HPバーが大きく減少し、残り三割ほどになる。
『グオオオオオオオオオッ!!』
激しい咆哮とともに、グレートゴブリンの全身から黒紫色のオーラが噴き出した。
ボスモンスターの中には、HPが一定以下になるとフェーズ移行するものがいる。
演出を挟んで行動パターンが変化し、新たな技を使うようになったり、姿そのものが変化したりすることもある。

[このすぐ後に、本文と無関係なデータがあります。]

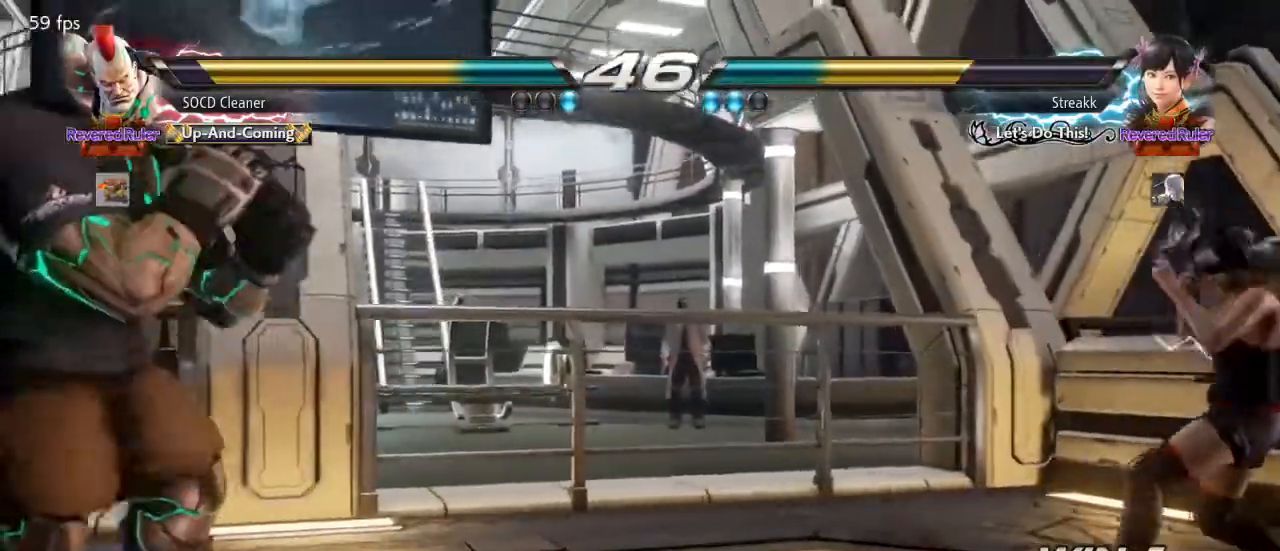
{"buttons": ["DPAD_RIGHT"], "events": [[367, "DPAD_DOWN", "up"], [433, "DPAD_RIGHT", "down"]]}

つまり、ボス戦ではHPを半分まで削ってからが本番ということも珍しくない。
「ひぃぃっ!」
グレートゴブリンは大きく跳躍し、はみゅの真上へと飛び上がった。
地響きとともに着地し、はみゅの身体が宙に浮く。
頭上には技名が表示された。
【ストロングスイング】
「えぇぇ!? 私が打たれちゃうぅ!?」
次の瞬間。
グレートゴブリンの棍棒が、野球のバットのように振り抜かれた。
「ぎにゃぁぁぁぁぁぁぁっ!」
はみゅの身体は、空の彼方へと吹き飛んでいく。
壁に激突し、そのままずるずると地面へと落ちた。
「いたたたた……」
「はみゅー! リタイアするー?」
「ううん! まだやれる!」
はみゅは親指を立てて答えた。
その時、グレートゴブリンが再び棍棒を振り上げる。
はみゅはその動きを見つめ、敵の行動パターンを読み取った。
「やっぱり……!」
ゴブリンの群れへと飛び込み、攻撃のタイミングを見極める。
振り下ろされた棍棒が、周囲のゴブリンたちをまとめて吹き飛ばした。
「今だ!」
着地したはみゅは、虹神の弓を構える。
「くらえっ! 『虹神の異次元弓撃』!」
弦を引き絞った瞬間、グレートゴブリンの周囲の空間が歪んだ。
虹色の裂け目が次々と出現する。
放たれた矢は途中で姿を消し――
次の瞬間、四方八方の裂け目から無数の虹色の矢が飛び出した。
全方位から放たれた虹の矢が、グレートゴブリンの巨体を容赦なく貫く。
『グオオオオオオオオオッ!?』
七色の光に包まれ、グレートゴブリンのHPバーは一気にゼロになった。
――その時だった。
戦闘エリアの外にいたはじゅの背後にも、小さな虹色の裂け目が静かに開いた。
「えっ?」
裂け目の中から、一本の虹色の矢が音もなく飛び出す。
「ちょっ――!?」
反射的にはじゅは盾を構えた。
「『パーフェクト・ディフェンス』!」
透明な障壁が展開される。
しかし、虹色の矢は何事もなかったかのようにその障壁をすり抜け、はじゅの肩をかすめた。
「えぇっ!?」
HPバーがわずかに減少する。
完全無敵のはずのスキルを、その矢はあっさりと貫通していた。
「う、嘘でしょ……?」
はじゅは目を丸くした。
戦闘に参加していないはずの自分にまで、攻撃が届いていた。
しかも、無敵効果を無視して。
やがてグレートゴブリンは光の粒となって消えていく。
『コ、コノオレガァァァァァ、ニンゲンゴトキニィィ……』
同時に、戦闘エリアを囲っていた障壁も静かに消滅した。
へたり込んだはみゅのもとへ、はじゅが満面の笑みで駆け寄ってくる。
「はみゅー! おめでとう!」
そのまま勢いよく飛びつき、ぎゅっと抱きついた。
「はみゅならやれるって信じてたぞっ!」
「はじゅちゃーん! 私やったよー!」
初めてのボス討伐。
その達成感に、はみゅの顔には最高の笑顔が浮かんでいた。